--- Text passage ---

D flip-flop is crucial to understand the magic of FPGAs (and most ASICs). D flip-flop stores the PREVIOUS (old, "current") value of all computed variables, so that value can be fed into the forest of Boolean function trees. Each Boolean tree in an FPGA produces the NEXT value (new, "updated") value and feeds it into the "D" input of the D flip-flop at a special moment, when the "CLOCK" input of the D flip-flop changes from 0 to 1: the D flip-flop has internal double buffer to swap between the "old" and the "new" 1-bit values stored inside of it. The "Q" output shows only one internal buffer's value at a time: a special device called "multiplexer" (MUX) switches between one of the two buffers.
In short, what FPGAs and ASICs do, for software developers can be summarized as reactive programming:
en.wikipedia.org/wiki/Reactive_programming
Hi, i am a beginner. I am looking for a book on ethernet protocol. Can you show me that book or a course on that part?
nice vid, bud
👍👍
Anyone know how to mine with an FPGA? I have an NEXYS 4DDR that could be put to good use
Correction: you can get an FPGA for almost a dollar. iCE40LP384-SG32. And you can even solder it without X-ray BGA inspection! It has 21 GPIO, 48 bytes in D flip-flops, and 384 LUT4 for your custom Boolean logic.
The Go board is the best, I agree.
Except only 1280 LUTs and very little storage for $70, it is a very bad deal.
FPGAs use fixed-point arithmetics. If your algorithm uses a lot of floating point operations and accuracy matters, you should think twice before you choose an FPGA. It can be really hard because you do not get any support from the hardware.
Wrong. You can implement floating point in FPGAs, also a lot of microcontrollers don’t have floating point units (FPUs) hence are not good at floating point arithmetic. So with a lot of microcontrollers you don’t get any support from the hardware, but FPGAs you can implement floating point math if you need it and have enough resources.

---

• Assigned task 1:
In one to three sentences, explain why the D flip-flop stores the previous value of all computed variables, according to the FPGA discussion.
• Assigned task 2:
Write the next comment in the FPGA discussion, picking up after its final remark about implementing floating point math.
The listing comes from a different source than the FPGA discussion.

--- Data below ---

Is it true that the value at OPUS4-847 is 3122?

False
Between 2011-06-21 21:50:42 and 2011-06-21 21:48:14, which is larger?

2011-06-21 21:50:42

---

• Response area 1:
The D flip-flop keeps the previous value so that it can be fed into the forest of Boolean function trees. Each tree then produces the next value, which goes into the flip-flop's "D" input when its "CLOCK" input changes from 0 to 1.

• Response area 2:
@@conorstewart2214 the DSP slices in FPGAs are fixed-point. That's the only support for arithmetic operations you get from the FPGA itself. Of course, since an FPGA can be synthesized to almost any boolean function, you could implement a floating-point unit or use some IP core for that, but that would be an extreme waste of resources. Floating-point operations are usually done in software, typically on a softcore or hardcore processor built into the FPGA, which I personally do not consider as FPGA design since I'm a hardware developer. 😉
@@NoSpeechForTheDumb you can use the existing DSP slices plus a little additional logic to do floating point operations. It is generally easier to implement multiplication and division than addition and subtraction though.
@@conorstewart2214 the point is: even though you CAN do virtually anything in an FPGA since it's a reprogrammable integrated circuit doesn't mean you SHOULD do everything in it. If your algorithms rely mostly on floating-point logic, a dedicated microcontroller may be MUCH more economical since it is cheaper.
@@NoSpeechForTheDumb in just about every situation you would be cheaper to use a microcontroller, but if you are using an FPGA anyway there is nothing wrong with implementing a floating point math unit in it and if you needed to do lots of floating point calculations then you can do them in parallel.
I can get FPGA's for $1.... But I'm not telling you how, it's my secret!!! 😈🤣 I'm kidding of course, FPGA's are expensive (unless your reading this in 2031 or something, they're probably cheap by then lol)
2023 they are cheap, cheap enough that their “go board” is very bad value.
Pls speak slow..it is hard to understand your speech
This is very typical of someone who speaks English, the problem isn’t with the video.